_Written request 1_:
Answer these from the passage on China's civil-military integration:
(a) What did the S&T Commission under the CMC create?
(b) What did the Central Military–Civil Fusion Development Commission establish in 2017?
(c) How much extra will China's police spend on new gear?
_Written request 2_: Please return the part of the passage on China's civil-military integration starting with "Not just defence, China’s" and going on through "key security technologies.".

Within an industrial context, the latter entails establishing a formal relationship between China’s defence and civilian industrial bases to develop a technologically advanced, domes­tically reliant, and internationally relevant defence-industrial complex. Key components of the initiative include the establishment of widely distributed “science cities,” industrial parks, and high-tech zones—most near China’s defence-industrial corporations and commer­cial industrial centres, large cities, and pro­vincial capitals harbouring significant R&D and manufacturing capabilities to facilitate effi­cient logistics and supply.

For instance, Chinese company NORNICO is one of the largest arms manufacturers in the world with a total asset of about 290 billion Yuan (USD 46 billion), while the employees total around 2,79,600. The NORINCO group an arms manufacturer ranked 161th in the list of 2013 Fortune Global 500.

China’s Science and Technology (S&T) priorities and Civil-Military Integration (CMI) goals clearly indicate that China intends to achieve military advantage from key technologies such as quantum computing and communications, hypersonic, artificial intelligence, big data applications, cloud computing, 3D printing, Nano-materials, and biotechnology etc. The S&T Commission under CMC created the Science, Technology and Industry for National Defence (CSTIND).

It is reported that this Commission would integrate developments in the civilian sector with defence and have its focus on self-reliance and innovation. In 2017, the Central Military–Civil Fusion Development Commission, under the leadership of Xi Jinping himself, established the Cyberspace Security Military-Civil Fusion Innovation Centre.

Not just defence, China’s police alone will be spending an extra $30 billion on new gear. U.S. Department of Defense and U.S. Congress on Chinese military and economic powerstates that thousands of Chinese private companies have become a non-negligible force in the security field which has the ability to dominate global security market. They offer smartphone surveillance equipment, facial-recognition technology, deep packet inspection gear, application filtering, CCTV, biometrics and other key security technologies.

Collection entries
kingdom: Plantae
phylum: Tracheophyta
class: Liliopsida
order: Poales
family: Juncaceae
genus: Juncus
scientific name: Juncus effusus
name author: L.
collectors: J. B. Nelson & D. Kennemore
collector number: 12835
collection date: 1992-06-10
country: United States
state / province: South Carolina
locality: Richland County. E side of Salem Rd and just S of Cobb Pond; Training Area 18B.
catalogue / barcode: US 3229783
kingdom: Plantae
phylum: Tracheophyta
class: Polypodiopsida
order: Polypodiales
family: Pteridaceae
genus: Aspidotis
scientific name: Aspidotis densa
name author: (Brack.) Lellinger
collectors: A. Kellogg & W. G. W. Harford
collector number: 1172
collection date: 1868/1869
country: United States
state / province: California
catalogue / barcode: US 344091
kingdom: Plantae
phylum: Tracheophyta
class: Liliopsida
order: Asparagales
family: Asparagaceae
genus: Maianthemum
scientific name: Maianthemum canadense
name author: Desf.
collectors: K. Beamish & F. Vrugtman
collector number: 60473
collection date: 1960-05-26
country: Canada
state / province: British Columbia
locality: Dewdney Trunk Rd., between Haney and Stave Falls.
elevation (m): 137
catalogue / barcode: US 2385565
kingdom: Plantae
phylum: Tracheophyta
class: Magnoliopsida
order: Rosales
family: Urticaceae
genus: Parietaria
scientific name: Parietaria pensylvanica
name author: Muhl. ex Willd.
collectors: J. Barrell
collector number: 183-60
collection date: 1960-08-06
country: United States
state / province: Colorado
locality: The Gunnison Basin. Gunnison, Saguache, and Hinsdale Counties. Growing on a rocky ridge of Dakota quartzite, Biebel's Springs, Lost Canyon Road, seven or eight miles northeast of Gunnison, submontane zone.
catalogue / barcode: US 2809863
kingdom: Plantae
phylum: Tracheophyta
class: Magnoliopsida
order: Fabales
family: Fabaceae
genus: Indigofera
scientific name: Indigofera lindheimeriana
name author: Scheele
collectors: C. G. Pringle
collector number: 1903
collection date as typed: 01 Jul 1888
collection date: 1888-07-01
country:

_Task solution 1_:
(a) The Science, Technology and Industry for National Defence (CSTIND).
(b) The Cyberspace Security Military-Civil Fusion Innovation Centre.
(c) An extra $30 billion.

_Task solution 2_:
Not just defence, China’s police alone will be spending an extra $30 billion on new gear. U.S. Department of Defense and U.S. Congress on Chinese military and economic powerstates that thousands of Chinese private companies have become a non-negligible force in the security field which has the ability to dominate global security market. They offer smartphone surveillance equipment, facial-recognition technology, deep packet inspection gear, application filtering, CCTV, biometrics and other key security technologies.